Exercise aim →
Reproduce the lines of the material exactly as they appear, starting at the first line and ending at the line that contains "returns 12:35", with both of those lines included.

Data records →
*****

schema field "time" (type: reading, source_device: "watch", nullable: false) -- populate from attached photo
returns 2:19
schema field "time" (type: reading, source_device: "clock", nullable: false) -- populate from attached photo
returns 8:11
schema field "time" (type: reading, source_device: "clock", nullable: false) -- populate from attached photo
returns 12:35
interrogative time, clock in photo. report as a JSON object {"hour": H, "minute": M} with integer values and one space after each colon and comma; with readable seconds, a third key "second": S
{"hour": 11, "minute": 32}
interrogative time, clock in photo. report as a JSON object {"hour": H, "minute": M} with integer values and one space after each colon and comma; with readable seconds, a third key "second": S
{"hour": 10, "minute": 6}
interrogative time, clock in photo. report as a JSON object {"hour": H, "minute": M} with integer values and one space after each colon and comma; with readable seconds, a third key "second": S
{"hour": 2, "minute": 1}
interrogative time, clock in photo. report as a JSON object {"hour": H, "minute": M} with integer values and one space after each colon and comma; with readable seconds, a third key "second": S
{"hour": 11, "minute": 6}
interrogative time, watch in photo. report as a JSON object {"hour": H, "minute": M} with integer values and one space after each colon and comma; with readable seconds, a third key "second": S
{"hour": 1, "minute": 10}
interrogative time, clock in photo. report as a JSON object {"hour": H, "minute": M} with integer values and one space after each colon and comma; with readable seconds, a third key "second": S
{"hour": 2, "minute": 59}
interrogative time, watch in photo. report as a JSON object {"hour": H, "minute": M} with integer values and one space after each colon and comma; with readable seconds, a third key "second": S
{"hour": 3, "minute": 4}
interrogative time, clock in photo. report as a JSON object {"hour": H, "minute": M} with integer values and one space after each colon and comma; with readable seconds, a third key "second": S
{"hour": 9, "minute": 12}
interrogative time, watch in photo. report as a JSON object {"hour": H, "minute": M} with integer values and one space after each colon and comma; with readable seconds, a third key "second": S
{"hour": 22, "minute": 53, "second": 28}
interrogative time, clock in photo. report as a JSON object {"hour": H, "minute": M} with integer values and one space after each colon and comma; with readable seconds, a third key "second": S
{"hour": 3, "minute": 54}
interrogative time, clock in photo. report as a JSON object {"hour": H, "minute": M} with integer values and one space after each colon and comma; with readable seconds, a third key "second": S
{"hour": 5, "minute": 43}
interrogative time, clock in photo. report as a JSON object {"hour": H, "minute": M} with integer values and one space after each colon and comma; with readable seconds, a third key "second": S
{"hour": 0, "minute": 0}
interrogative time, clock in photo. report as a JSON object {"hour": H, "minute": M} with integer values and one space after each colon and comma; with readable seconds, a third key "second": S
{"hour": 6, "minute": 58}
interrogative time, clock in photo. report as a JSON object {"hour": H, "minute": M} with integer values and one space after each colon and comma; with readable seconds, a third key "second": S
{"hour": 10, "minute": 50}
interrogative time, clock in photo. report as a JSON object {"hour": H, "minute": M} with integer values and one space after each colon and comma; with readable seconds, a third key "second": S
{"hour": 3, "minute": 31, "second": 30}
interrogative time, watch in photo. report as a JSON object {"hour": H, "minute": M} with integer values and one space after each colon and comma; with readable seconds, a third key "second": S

*****

Answer in full →
schema field "time" (type: reading, source_device: "watch", nullable: false) -- populate from attached photo
returns 2:19
schema field "time" (type: reading, source_device: "clock", nullable: false) -- populate from attached photo
returns 8:11
schema field "time" (type: reading, source_device: "clock", nullable: false) -- populate from attached photo
returns 12:35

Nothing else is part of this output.